On his embarkation roll his name was recorded as ‘Lewis Henry Attenborough’, and his address at time of enrolment was Blayney, N.S.W. His next of kin was listed as his brother, A. W. [Arthur] Attenborough, Alagallah, Bowral Street, Kensington, N.S.W. His religion was recorded on this document as Church of England.
On 8th March 1916 Private Attenborough, along with many of the other Coo-ees, departed Sydney on the HMAT A15 Star of England, and arrived in Egypt on the 11th April 1916.
On 16th April 1916 Private Attenborough, along with some of the other Coo-ees, was transferred to the 4th Pioneer Battalion at Tel-el-Kebir.
On 4th June 1916 Private Attenborough left Alexandria aboard the Transport Scotian, bound for France. He arrived at Marseilles on 11th June 1916.
Private Attenborough served with the 4th Pioneer Battalion in France for the next six months, until on 9th December 1916, when he was sent to the 5th Australian Field Ambulance sick with Influenza. On 10th December 1916 he was moved back to the 38th Casualty Clearing Station. On 11th December 1916 he was placed aboard the 5th Ambulance Train, for transfer to the 9th General Hospital at Rouen, France.
On 24th December 1916 he was placed aboard the Hospital Ship Dunluce Castle at Le Harve, France, for evacuation to England, with Debility.
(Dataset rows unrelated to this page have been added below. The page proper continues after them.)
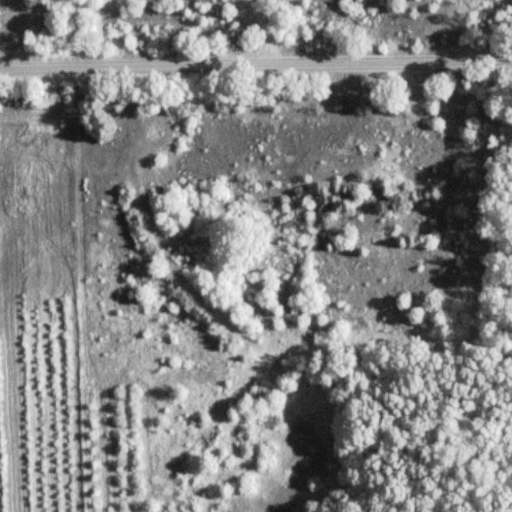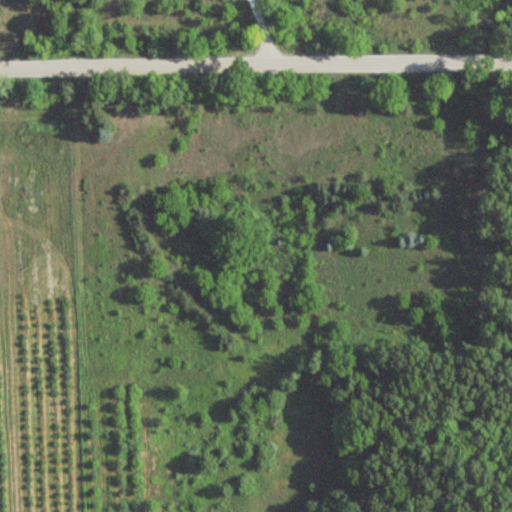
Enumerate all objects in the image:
road: (261, 32)
road: (256, 66)
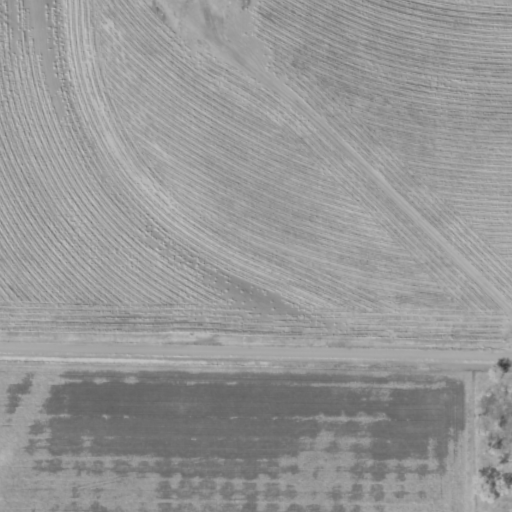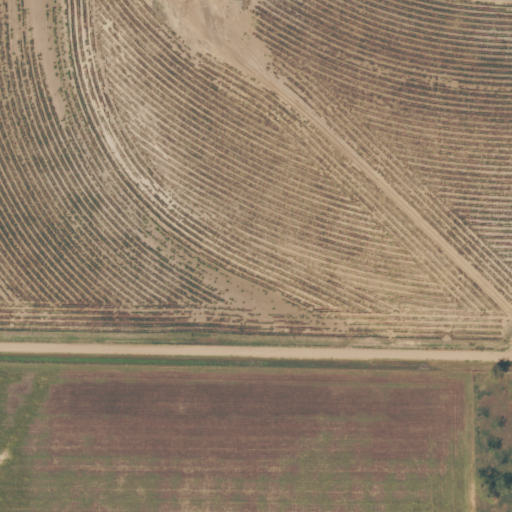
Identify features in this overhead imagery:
road: (255, 345)
road: (83, 427)
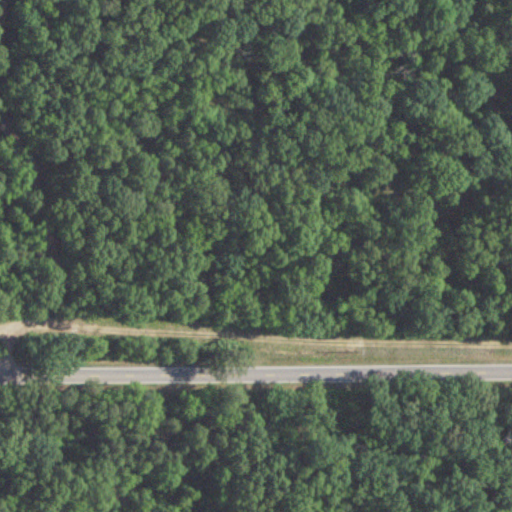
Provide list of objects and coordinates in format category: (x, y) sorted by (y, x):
road: (155, 79)
road: (33, 189)
road: (256, 368)
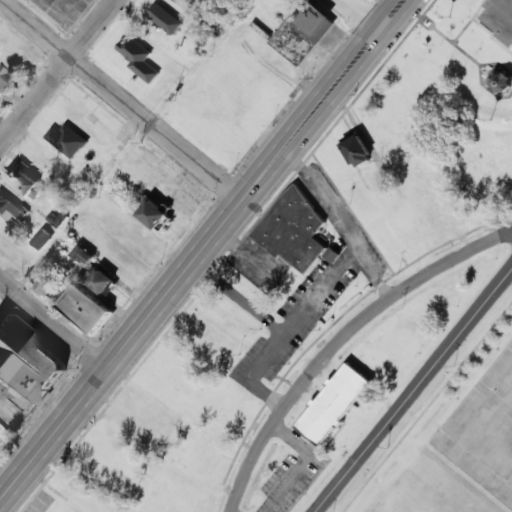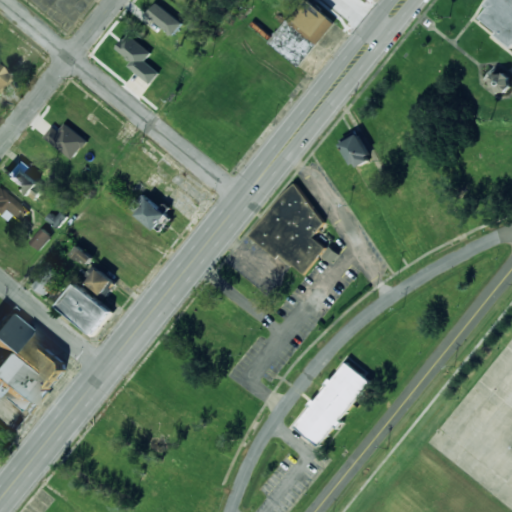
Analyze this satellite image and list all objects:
building: (194, 0)
road: (364, 14)
building: (165, 18)
building: (500, 18)
building: (500, 18)
building: (165, 19)
building: (303, 32)
building: (303, 32)
building: (138, 57)
building: (139, 58)
road: (58, 72)
building: (3, 79)
building: (3, 79)
building: (501, 82)
building: (501, 83)
road: (123, 99)
building: (66, 139)
building: (67, 139)
building: (357, 151)
building: (357, 151)
road: (126, 156)
building: (25, 182)
building: (26, 182)
building: (11, 208)
building: (12, 208)
building: (152, 212)
building: (152, 212)
building: (292, 229)
building: (292, 229)
building: (42, 239)
road: (202, 250)
building: (85, 255)
building: (332, 255)
building: (48, 280)
building: (103, 281)
building: (87, 308)
road: (54, 323)
road: (340, 341)
building: (26, 365)
road: (414, 391)
building: (334, 404)
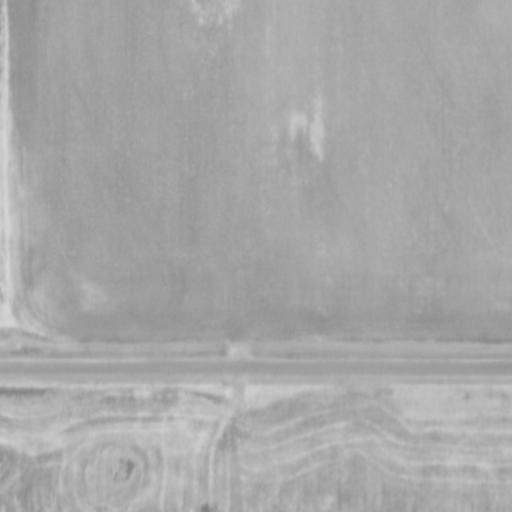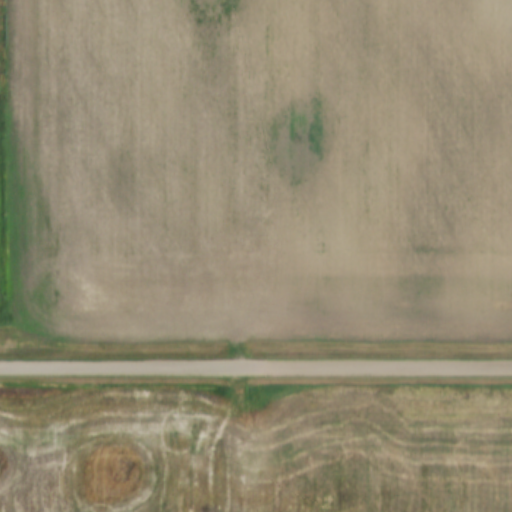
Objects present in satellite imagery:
road: (256, 366)
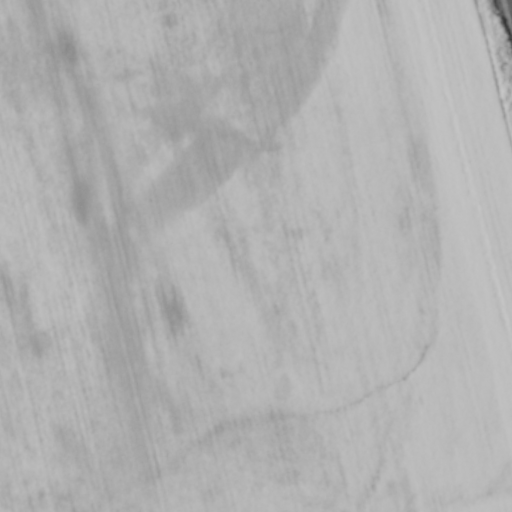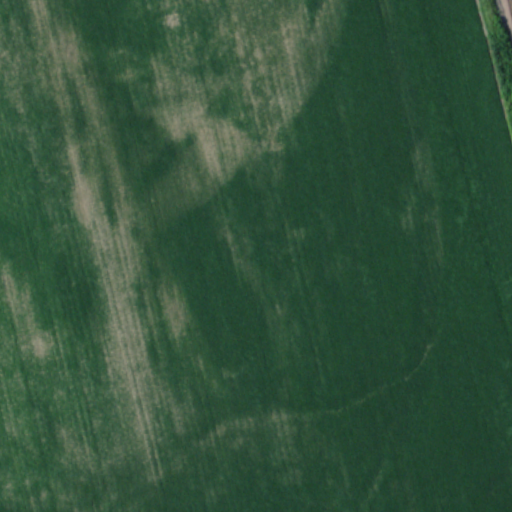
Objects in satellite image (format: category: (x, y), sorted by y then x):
railway: (510, 6)
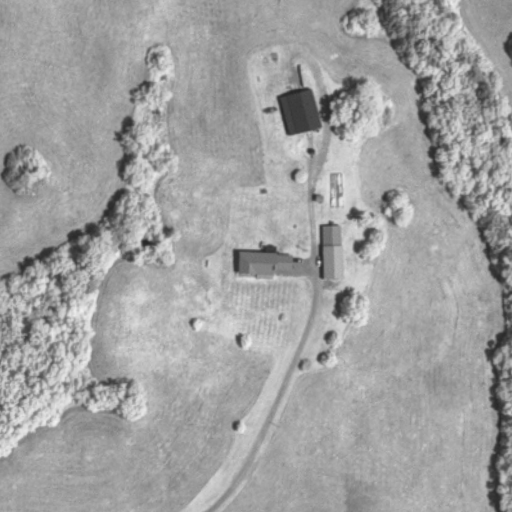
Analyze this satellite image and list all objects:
building: (301, 113)
building: (332, 236)
building: (265, 265)
road: (272, 404)
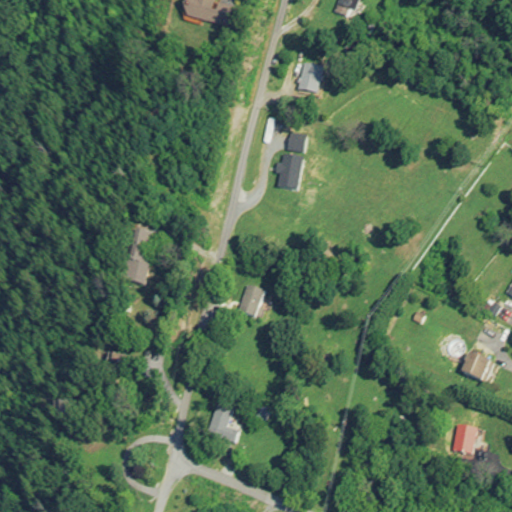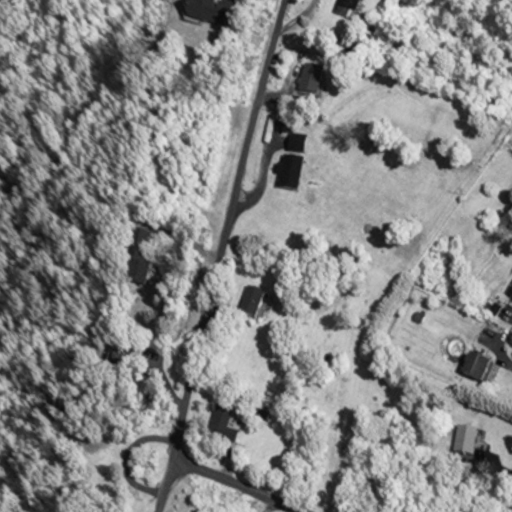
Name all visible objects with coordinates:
building: (208, 15)
building: (307, 83)
building: (294, 146)
building: (286, 177)
road: (218, 255)
building: (138, 263)
building: (509, 293)
building: (248, 305)
road: (509, 318)
road: (499, 359)
building: (117, 369)
building: (474, 372)
building: (222, 430)
building: (463, 443)
road: (240, 487)
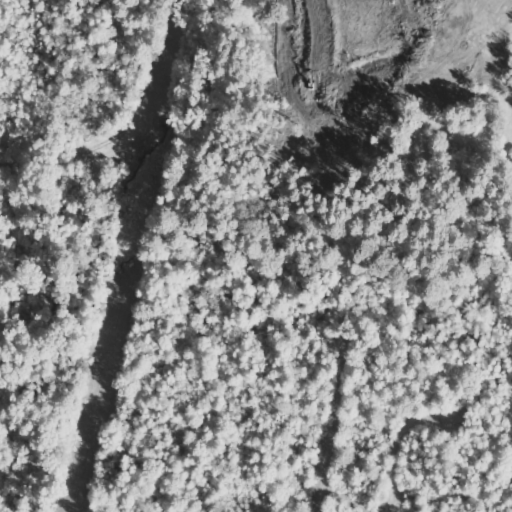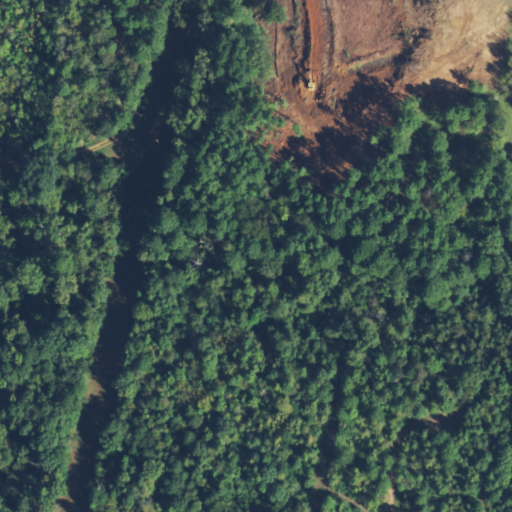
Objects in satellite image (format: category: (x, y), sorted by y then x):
park: (288, 127)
Later that day he was admitted to the Cambridge Hospital at Aldershot, England.
On 18th January 1917 Private Attenborough was granted leave, to report to the No. 1 Command Depot at Pernham Downs, England, on the 2nd of February 1917.
On 7th February 1917 Private Attenborough went before a Medical Board, where he was found to have Deafness, Senility and Rheumatism, and to be overage – he was recorded as being “58” years of age at his ‘last birthday’ on a Medical Report on an Invalid form in his service record. [If this stated age was actually correct, this may have made him the oldest Coo-ee to go overseas on active service]. Stated on the Medical Report on an Invalid dated 7th February 1917 in his service record was: ‘Has been somewhat deaf for years but in August while passing one of our own guns was deafened by its firing’.
On 12th February 1917 he was transferred to the No. 2 Command Depot at Weymouth, England.
On 6th April he marched out from No. 2 Command Depot at Weymouth for return to Australia.
On 4th May 1917 Private Attenborough departed England from Plymouth aboard the H.T. Themistocles for discharge. (Also being sent home on the same ship were Coo-ees James Birrell Dawson, Walter James Goodlet, and James McKeown).
Private Attenborough arrived in Sydney on 5th July 1917.
He was discharged medically unfit on 23rd August 1917.
Note: A letter in his service record dated 8th April 1921 shows that Louis Henry Attenborough had returned to England by this date, as it reported he was at that time residing at Fern Cottage, 90 Bath Road, Heston-Hounslow, Middlesex.